**READING PASSAGE**.

•••••

On Fri, 10 Sep 1999, Tomohiro KUBOTA wrote:

> > kubota> Please note, Unicode is not popular at all in Asia. I am sure
> > 
> > why is it not popular?  what are the reasons?  i keep hearing this, but
> 
> I said 'Asia', but I know only for Japan, Korea, and China.
> How about other countries in Asia?  Are there any member from
> these countries in Debian Project?  If there are, please add
> comments.

It's okay; many people say "Asia" when they really mean East Asia
(China/Japan/Korea(s)/Taiwan/Hong Kong).
 
I cannot speak for anyone else, but there is:
  - TCVN in Vietnam (8 bit; alphabetic)
  - VISCII outside Vietnam for expatriates (8 bit; alphabetic)
  - TIS-620 in Thailand (8 bit; alphabetic)

•••••

**RECORD LIST**.

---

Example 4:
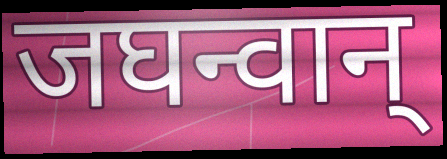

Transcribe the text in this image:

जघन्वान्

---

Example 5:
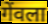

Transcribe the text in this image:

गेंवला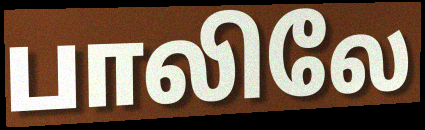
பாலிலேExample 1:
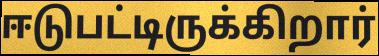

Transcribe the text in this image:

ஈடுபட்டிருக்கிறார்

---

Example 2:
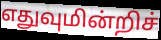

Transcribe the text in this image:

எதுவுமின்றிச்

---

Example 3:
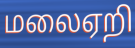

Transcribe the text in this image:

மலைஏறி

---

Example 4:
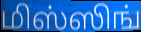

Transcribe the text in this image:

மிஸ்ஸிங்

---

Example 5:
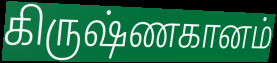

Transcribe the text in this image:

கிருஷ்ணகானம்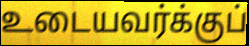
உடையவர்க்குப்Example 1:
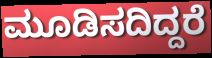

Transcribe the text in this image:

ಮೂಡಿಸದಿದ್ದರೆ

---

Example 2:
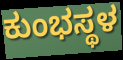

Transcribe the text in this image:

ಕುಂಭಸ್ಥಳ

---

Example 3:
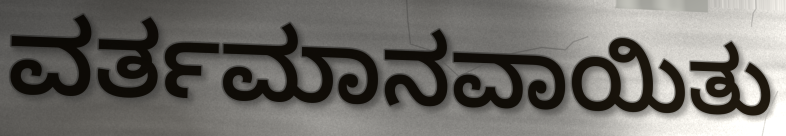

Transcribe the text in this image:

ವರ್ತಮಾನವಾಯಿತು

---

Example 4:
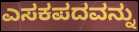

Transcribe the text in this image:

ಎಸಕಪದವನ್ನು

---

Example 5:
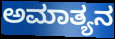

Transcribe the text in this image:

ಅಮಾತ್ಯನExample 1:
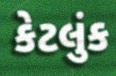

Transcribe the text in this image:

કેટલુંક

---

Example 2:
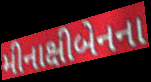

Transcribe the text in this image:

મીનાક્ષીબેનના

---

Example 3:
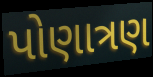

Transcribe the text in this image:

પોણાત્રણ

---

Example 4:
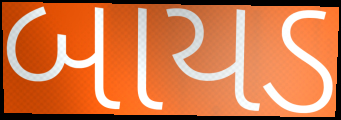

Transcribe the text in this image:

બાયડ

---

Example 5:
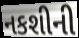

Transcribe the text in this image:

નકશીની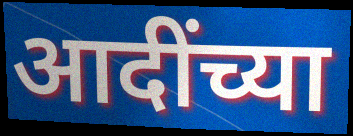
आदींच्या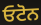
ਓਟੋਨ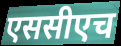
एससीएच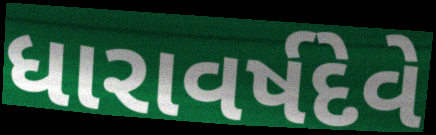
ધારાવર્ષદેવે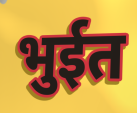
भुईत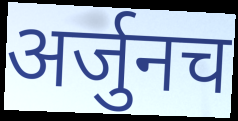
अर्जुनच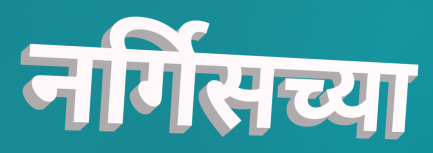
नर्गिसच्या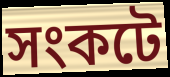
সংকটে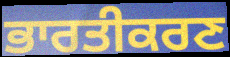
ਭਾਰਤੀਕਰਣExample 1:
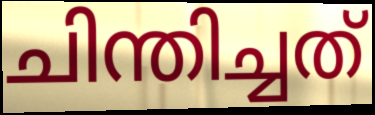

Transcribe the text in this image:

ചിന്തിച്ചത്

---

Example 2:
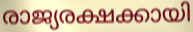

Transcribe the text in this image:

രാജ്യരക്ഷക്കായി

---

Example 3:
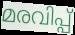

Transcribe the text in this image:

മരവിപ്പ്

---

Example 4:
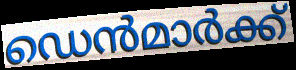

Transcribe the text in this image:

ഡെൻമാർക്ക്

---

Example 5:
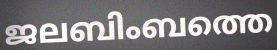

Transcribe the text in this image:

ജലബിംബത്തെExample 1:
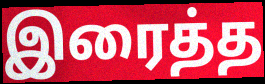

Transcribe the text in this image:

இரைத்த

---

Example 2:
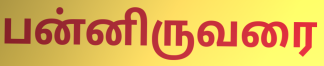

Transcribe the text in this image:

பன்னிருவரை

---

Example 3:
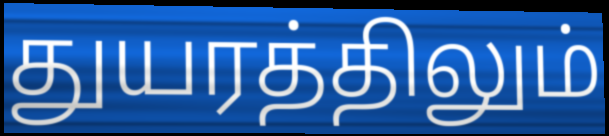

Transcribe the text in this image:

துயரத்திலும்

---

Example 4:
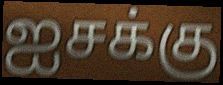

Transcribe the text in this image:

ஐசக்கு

•••••

Decide whether each statement agrees with the email about Asian character sets above, answering yes or no and quoting the words that settle it: (a) VISCII is described as being used within Vietnam. (b) TIS-620 is listed as an 8-bit encoding in Thailand. (c) Kubota claims knowledge of Japan, Korea, and China only.

(a) No: "VISCII outside Vietnam for expatriates (8 bit; alphabetic)"
(b) Yes: "TIS-620 in Thailand (8 bit; alphabetic)"
(c) Yes: "I said 'Asia', but I know only for Japan, Korea, and China."